The September 2005 issue of Discover Magazine has an interview with meteorologist William Gray whom they claim is one of the world's most famous hurricane experts. Here's a small excerpt from the interview:
Q: A few years ago, you almost called it quits because you'd lost so much funding. What made you continue?
Gray: I don't have the budget that I had, so I have cut my project way back. I am in retirement. I'm still working every day, but I don't teach and I don't have as many graduate students and as much financial need. I've got a little money from Lexington Insurance out of Boston, and I have some National Science Foundation money. For years I haven't had any NOAA, NASA, or Navy money. But I'm having more fun. Right now, I'm trying to work on this human-induced global-warming thing that I think is grossly exaggerated.

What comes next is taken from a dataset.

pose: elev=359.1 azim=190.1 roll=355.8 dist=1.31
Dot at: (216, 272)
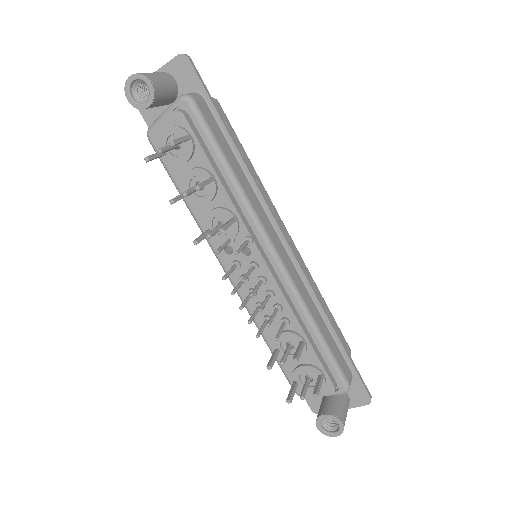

Q: You don't believe global warming is causing climate change?
Gray: No. If it is, it is causing such a small part that it is negligible. I'm not disputing that there has been global warming. There was a lot of global warming in the 1930s and '40s, and then there was a slight global cooling from the middle '40s to the early '70s. And, there has been warming since the middle '70s, especially in the last 10 years. But this is natural, due to ocean circulation changes and other factors. It is not human induced.
Q: That must be a controversial position among hurricane researchers.
Gray: Nearly all of my colleagues who have been around 40 or 50 years are skeptical as hell about this whole global-warming thing. But no one asks us. If you don't know anything about how the atmosphere functions, you will of course say, "Look, greenhouse gases are going up, the globe is warming, they must be related." Well, just because there are two associations, changing with the same sign, doesn't mean that one is causing the other.
Q: With last year's hurricane season so active, and this year's looking like it will be, won't people say it's evidence of global warming?
Gray: The Atlantic has had more of these storms in the last 10 years or so, but in other ocean basins, activity is slightly down. Why would that be so if this is climate change? The Atlantic is a special basin? The number of major storms in teh Atlantic also went way down from the middle 1960s to the middle '90s, when greenhouse gases were going up.
Q: Why is there scientific support for the idea?
Gray: So many people have a vested interest in this global-warming thing -- all these big labs and research and stuff. The idea is to frighten the public, to get money to study it more. Not that the cold war is over, we have to generate a common enemy to support science, and what better common enemy for the globe than greenhouse gases?
Q: Are your funding problems due in part to your view?
Gray: I can't be sure, but I think that's a lot of the reason. I have been around 50 years, so my views on this are well known. I had NOAA money for 30 some years, and then when the Clinton administration came in and Gore started directing some of the environmental stuff, I was cut off. I couldn't get any NOAA money. They turned down 13 straight proposals from me.